**TEXTO DA PÁGINA**:
□ □ □

Na decisão monocrática,
posteriormente confirmada pelo colegiado, Beneti tomou as circunstâncias do
caso e a condição econômica das partes como parâmetro para avaliar a
indenização fixada em segunda instância – a qual julgou ser proporcional ao
dano.
Em outra ocasião, Beneti considerou
adequado o valor correspondente a 50 salários mínimos para reparar o dano moral
sofrido por criança que feriu a boca ao comer linguiça em que havia um pedaço
de metal afiado (AREsp 107.948).
De acordo com o ministro, para
ponderar o valor da reparação do dano moral, devem ser consideradas as
circunstâncias do fato, as condições do ofensor e do ofendido, a forma e o tipo
de ofensa e as suas repercussões no mundo interior e exterior da vítima. Apesar
disso, “ainda que, objetivamente, os casos sejam bastante assemelhados, no
aspecto subjetivo são sempre diferentes”, comentou Beneti.
Responsabilidade
civil
A lei consumerista impõe
ao fornecedor o dever de evitar que a saúde e a segurança do consumidor sejam
colocadas em risco. A ministra Nancy Andrighi explica que o CDC tutela o dano
ainda em sua potencialidade, buscando prevenir sua ocorrência efetiva. Tanto é
que o artigo 8º se refere a riscos, e não a danos.
Caso esse dever não seja cumprido, o
fornecedor tem a obrigação de reparar o dano causado por defeitos decorrentes
de projeto, fabricação, construção, montagem, fórmulas, manipulação,
apresentação ou acondicionamento de seus produtos (artigo 12 do CDC). Essa
reparação não se limita ao aspecto material, ou seja, à devolução do valor pago
pelo produto.
O jurista Sergio Cavalieri Filho
afirma que o dano moral não mais se restringe a dor, tristeza e sofrimento.
Para ele, essa proteção jurídica se estende a todos os bens personalíssimos (Programa
de Responsabilidade Civil). No mesmo sentido, a jurisprudência do STJ tem
admitido a compensação do dano moral independentemente da demonstração de dor e
sofrimento.

□ □ □

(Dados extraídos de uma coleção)
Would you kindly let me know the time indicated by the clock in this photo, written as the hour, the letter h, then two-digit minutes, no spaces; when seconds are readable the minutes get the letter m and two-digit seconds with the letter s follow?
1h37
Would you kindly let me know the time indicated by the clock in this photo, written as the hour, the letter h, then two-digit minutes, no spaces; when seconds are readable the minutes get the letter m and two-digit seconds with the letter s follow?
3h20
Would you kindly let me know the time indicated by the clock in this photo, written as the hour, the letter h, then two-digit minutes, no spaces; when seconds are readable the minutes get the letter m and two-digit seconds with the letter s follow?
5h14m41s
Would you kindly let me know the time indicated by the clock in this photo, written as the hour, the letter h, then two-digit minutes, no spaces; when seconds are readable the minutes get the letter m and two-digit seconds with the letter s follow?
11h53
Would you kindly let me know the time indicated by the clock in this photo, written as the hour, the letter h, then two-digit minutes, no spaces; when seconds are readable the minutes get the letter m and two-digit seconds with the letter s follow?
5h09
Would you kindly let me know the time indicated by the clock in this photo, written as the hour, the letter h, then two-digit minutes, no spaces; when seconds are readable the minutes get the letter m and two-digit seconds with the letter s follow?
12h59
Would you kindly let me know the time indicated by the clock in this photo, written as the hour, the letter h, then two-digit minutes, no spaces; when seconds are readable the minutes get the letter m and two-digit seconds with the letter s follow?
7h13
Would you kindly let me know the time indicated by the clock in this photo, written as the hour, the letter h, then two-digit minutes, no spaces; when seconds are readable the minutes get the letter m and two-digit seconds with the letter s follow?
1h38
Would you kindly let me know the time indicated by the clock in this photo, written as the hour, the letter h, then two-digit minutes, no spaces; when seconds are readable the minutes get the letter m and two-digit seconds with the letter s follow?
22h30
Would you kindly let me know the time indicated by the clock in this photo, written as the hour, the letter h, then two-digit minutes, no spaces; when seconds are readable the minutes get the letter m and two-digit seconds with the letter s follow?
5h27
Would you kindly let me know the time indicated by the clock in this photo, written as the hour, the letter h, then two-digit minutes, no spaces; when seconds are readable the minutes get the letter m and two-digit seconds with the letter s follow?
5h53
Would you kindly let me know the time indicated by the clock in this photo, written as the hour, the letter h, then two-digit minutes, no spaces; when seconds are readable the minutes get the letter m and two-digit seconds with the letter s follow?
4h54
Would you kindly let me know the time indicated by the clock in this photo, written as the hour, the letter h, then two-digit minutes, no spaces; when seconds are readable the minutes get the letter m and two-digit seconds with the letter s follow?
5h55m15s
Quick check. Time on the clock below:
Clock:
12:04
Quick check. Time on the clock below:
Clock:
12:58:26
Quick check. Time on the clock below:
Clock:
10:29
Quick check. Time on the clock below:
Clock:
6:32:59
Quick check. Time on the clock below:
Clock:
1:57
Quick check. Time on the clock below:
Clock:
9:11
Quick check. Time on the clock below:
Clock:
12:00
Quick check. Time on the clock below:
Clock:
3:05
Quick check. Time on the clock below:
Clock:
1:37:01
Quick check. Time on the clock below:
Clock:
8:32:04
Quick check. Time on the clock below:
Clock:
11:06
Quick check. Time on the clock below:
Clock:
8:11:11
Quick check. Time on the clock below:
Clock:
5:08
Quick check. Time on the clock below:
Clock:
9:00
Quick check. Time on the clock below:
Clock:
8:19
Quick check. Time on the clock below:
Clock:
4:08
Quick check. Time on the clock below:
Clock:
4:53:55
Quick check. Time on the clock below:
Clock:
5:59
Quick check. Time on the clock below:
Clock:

□ □ □

**EXERCÍCIO BREVE A**: Copie o trecho do texto sobre dano moral que começa em "De acordo com" e segue até "não a danos.".
**EXERCÍCIO BREVE B**: Prossiga com o texto sobre dano moral a partir do ponto em que ele termina.

**RESULTADO DA TAREFA A**:
De acordo com o ministro, para
ponderar o valor da reparação do dano moral, devem ser consideradas as
circunstâncias do fato, as condições do ofensor e do ofendido, a forma e o tipo
de ofensa e as suas repercussões no mundo interior e exterior da vítima. Apesar
disso, “ainda que, objetivamente, os casos sejam bastante assemelhados, no
aspecto subjetivo são sempre diferentes”, comentou Beneti.
Responsabilidade
civil
A lei consumerista impõe
ao fornecedor o dever de evitar que a saúde e a segurança do consumidor sejam
colocadas em risco. A ministra Nancy Andrighi explica que o CDC tutela o dano
ainda em sua potencialidade, buscando prevenir sua ocorrência efetiva. Tanto é
que o artigo 8º se refere a riscos, e não a danos.

**RESULTADO DA TAREFA B**:
O ministro Marco Buzzi, da Quarta
Turma, defende que esses sentimentos são consequência, e não causa determinante
da ofensa a algum dos aspectos da personalidade. Segundo ele, “a configuração
de dano moral deve ser concebida, em linhas gerais, como a violação a quaisquer
bens personalíssimos que irradiam da dignidade da pessoa humana, não se
afigurando relevante, para tal, a demonstração de dor ou sofrimento” (voto-vista no
REsp 1.376.449).
Coca-Cola
Em março de 2014, a Terceira Turma
manteve a condenação da Coca-Cola Indústrias Ltda. ao pagamento de 20 salários
mínimos de indenização a consumidora que encontrou um corpo estranho – descrito
por ela como algo semelhante a uma lagartixa – dentro da garrafa de refrigerante,
sem, contudo, ter consumido o produto. A perícia apontou que se tratava de um
tipo de bolor.
A maioria do colegiado entendeu que
mesmo não tendo ocorrido a abertura da embalagem e a ingestão do produto, a
existência do corpo estranho colocou em risco a saúde e integridade física ou
psíquica da consumidora (REsp 1.424.304).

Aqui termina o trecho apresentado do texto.